■ Exercise description: From the passage on the Roman de la Rose, extract the words starting with "Imitations." and going on through "are very beautiful.", copied without any change.

■ Selected excerpt:
━━━━

Popularity of the Roman de la Rose.

It is impossible to exaggerate, and not easy to describe, the popularity which this poem enjoyed. Its attacks on womanhood and on morality generally provoked indeed not a few replies, of which the most important came long afterwards from Christine de Pisan and from Gerson. But the general taste was entirely in favour of it. Allegorical already, it was allegorised in fresh senses, even a religious meaning being given to it. The numerous manuscripts which remain of it attest its popularity before the days of printing. It was frequently printed by the earliest typographers of France, and even in the sixteenth century it received a fresh lease of life at the hands of Marot, who re-edited it. Abroad it was praised by Petrarch and translated by Chaucer88; and it is on the whole not too much to say that for fully two centuries it was the favourite book in the vernacular literature of Europe. Nor was it unworthy of this popularity. As has been pointed out, the grace of the part due to William of Lorris is remarkable, and the satirical vigour of the part due to Jean de Meung perhaps more remarkable still. The allegorising and the length which repel readers of to-day did not disgust generations whose favourite literary style was the allegorical, and who had abundance of leisure; but the real secret of its vogue, as of all such vogues, is that it faithfully held up the mirror to the later middle ages. In no single book can that period of history be so conveniently studied. Its inherited religion and its nascent free-thought; its thirst for knowledge and its lack of criticism; its sharp social divisions and its indistinct aspirations after liberty and equality; its traditional morality and asceticism, and its half-pagan, half-childish relish for the pleasures of sense; its romance and its coarseness, all its weakness and all its strength, here appear.

Imitations.

The imitations of the Roman de la Rose were in proportion to its popularity. Much of this imitation took place in other kinds of poetry, which will be noticed hereafter. Two poems, however, which are almost contemporary with its earliest form, and which have only recently been published, deserve mention. One, which is an obvious imitation of Guillaume de Lorris, but an imitation of considerable merit, is the Roman de la Poire89, where the lover is besieged by Love in a tower. The other, of a different class, and free from trace of direct imitation, is the short poem called De Venus la Déesse d'Amors90, written in some three hundred four-lined stanzas, each with one rhyme only. Some passages of this latter are very beautiful.

Three extracts, two from the first part of the Roman de la Rose, and one from the second, will show its style: —

 
En iceli tens déliteus,
Que tote riens d'amer s'esfroie,
Sonjai une nuit que j'estoie,
Ce m'iert avis en mon dormant,
Qu'il estoit matin durement;
De mon lit tantost me levai,
Chauçai-moi et mes mains lavai.

━━━━

■ Extracted material:
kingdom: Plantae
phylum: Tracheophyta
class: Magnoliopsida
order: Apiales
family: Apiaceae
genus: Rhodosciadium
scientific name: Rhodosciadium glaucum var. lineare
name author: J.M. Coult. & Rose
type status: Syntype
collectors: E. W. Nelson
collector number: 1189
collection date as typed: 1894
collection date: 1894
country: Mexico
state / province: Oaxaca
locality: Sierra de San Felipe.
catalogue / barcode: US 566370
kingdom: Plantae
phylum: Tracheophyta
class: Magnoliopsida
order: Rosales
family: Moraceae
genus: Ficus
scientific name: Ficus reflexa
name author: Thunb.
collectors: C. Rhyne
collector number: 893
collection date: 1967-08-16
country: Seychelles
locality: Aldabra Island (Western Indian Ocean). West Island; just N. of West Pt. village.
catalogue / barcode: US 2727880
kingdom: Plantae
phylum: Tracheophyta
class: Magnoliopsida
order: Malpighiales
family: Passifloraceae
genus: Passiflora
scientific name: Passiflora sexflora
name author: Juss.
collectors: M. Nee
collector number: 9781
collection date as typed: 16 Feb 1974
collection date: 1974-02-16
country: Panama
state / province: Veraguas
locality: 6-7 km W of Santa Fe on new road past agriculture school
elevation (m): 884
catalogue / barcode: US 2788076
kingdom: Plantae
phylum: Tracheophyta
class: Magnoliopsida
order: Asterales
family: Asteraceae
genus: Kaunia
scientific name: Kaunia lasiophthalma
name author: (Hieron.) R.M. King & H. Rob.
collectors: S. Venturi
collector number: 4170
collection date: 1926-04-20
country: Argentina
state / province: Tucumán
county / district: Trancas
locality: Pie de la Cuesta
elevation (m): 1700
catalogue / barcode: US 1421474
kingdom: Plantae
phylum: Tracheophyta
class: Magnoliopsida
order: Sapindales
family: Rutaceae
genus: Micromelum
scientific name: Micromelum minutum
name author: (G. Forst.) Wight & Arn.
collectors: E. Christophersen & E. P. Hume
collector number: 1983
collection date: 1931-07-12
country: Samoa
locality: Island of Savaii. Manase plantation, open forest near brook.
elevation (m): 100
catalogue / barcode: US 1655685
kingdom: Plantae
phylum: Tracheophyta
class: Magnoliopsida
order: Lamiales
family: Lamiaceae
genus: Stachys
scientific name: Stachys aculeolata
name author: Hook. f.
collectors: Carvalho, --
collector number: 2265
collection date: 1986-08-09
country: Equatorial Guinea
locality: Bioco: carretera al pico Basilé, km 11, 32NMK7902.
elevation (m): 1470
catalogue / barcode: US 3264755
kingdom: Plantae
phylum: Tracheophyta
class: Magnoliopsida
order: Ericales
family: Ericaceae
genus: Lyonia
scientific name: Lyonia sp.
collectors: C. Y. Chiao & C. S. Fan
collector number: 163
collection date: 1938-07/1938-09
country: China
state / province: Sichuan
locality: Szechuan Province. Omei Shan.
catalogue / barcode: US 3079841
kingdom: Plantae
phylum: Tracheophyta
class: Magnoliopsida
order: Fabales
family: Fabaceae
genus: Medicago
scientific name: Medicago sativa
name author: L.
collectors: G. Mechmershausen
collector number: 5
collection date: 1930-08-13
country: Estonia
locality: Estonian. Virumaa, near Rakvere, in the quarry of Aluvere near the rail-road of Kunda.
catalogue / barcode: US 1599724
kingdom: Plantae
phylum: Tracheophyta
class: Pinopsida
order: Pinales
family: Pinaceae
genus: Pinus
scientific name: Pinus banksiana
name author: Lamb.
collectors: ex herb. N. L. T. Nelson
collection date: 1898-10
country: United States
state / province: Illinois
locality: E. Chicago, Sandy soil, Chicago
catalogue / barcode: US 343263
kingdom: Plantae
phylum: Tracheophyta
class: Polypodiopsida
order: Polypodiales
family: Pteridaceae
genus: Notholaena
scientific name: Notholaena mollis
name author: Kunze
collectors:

━━━━

■ Finished exercise:
Imitations.

The imitations of the Roman de la Rose were in proportion to its popularity. Much of this imitation took place in other kinds of poetry, which will be noticed hereafter. Two poems, however, which are almost contemporary with its earliest form, and which have only recently been published, deserve mention. One, which is an obvious imitation of Guillaume de Lorris, but an imitation of considerable merit, is the Roman de la Poire89, where the lover is besieged by Love in a tower. The other, of a different class, and free from trace of direct imitation, is the short poem called De Venus la Déesse d'Amors90, written in some three hundred four-lined stanzas, each with one rhyme only. Some passages of this latter are very beautiful.